Retype the listing below word for word, but omit the pictures.

Provided data:
━━━━
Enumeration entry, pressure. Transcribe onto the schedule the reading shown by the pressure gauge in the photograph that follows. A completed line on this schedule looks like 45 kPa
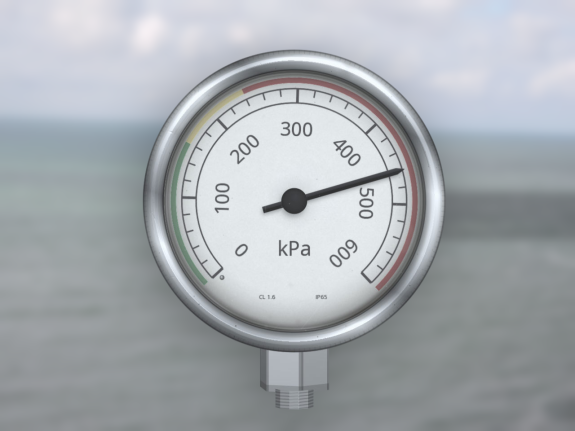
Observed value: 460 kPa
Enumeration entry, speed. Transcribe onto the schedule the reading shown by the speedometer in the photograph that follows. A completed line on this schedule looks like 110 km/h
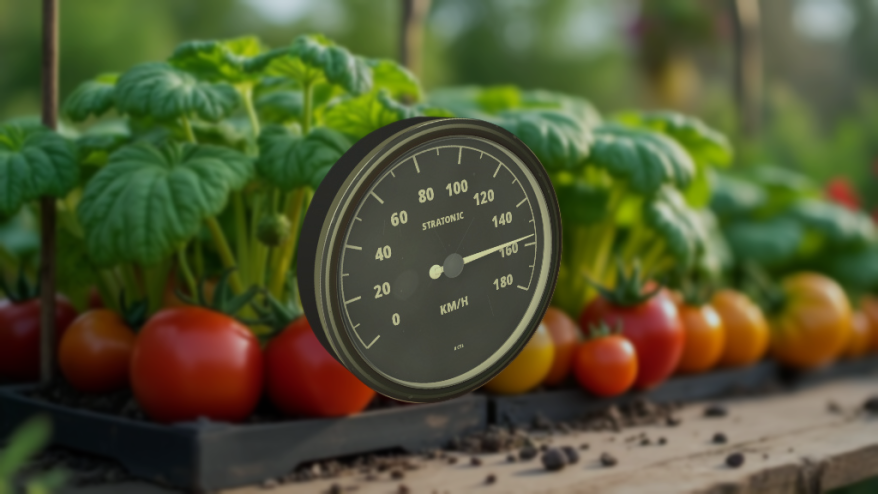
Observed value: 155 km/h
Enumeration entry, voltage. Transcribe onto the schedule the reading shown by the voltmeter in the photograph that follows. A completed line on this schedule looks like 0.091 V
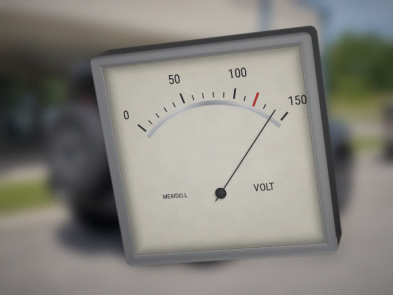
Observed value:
━━━━
Answer to the exercise:
Enumeration entry, pressure. Transcribe onto the schedule the reading shown by the pressure gauge in the photograph that follows. A completed line on this schedule looks like 45 kPa
Observed value: 460 kPa
Enumeration entry, speed. Transcribe onto the schedule the reading shown by the speedometer in the photograph that follows. A completed line on this schedule looks like 110 km/h
Observed value: 155 km/h
Enumeration entry, voltage. Transcribe onto the schedule the reading shown by the voltmeter in the photograph that follows. A completed line on this schedule looks like 0.091 V
Observed value:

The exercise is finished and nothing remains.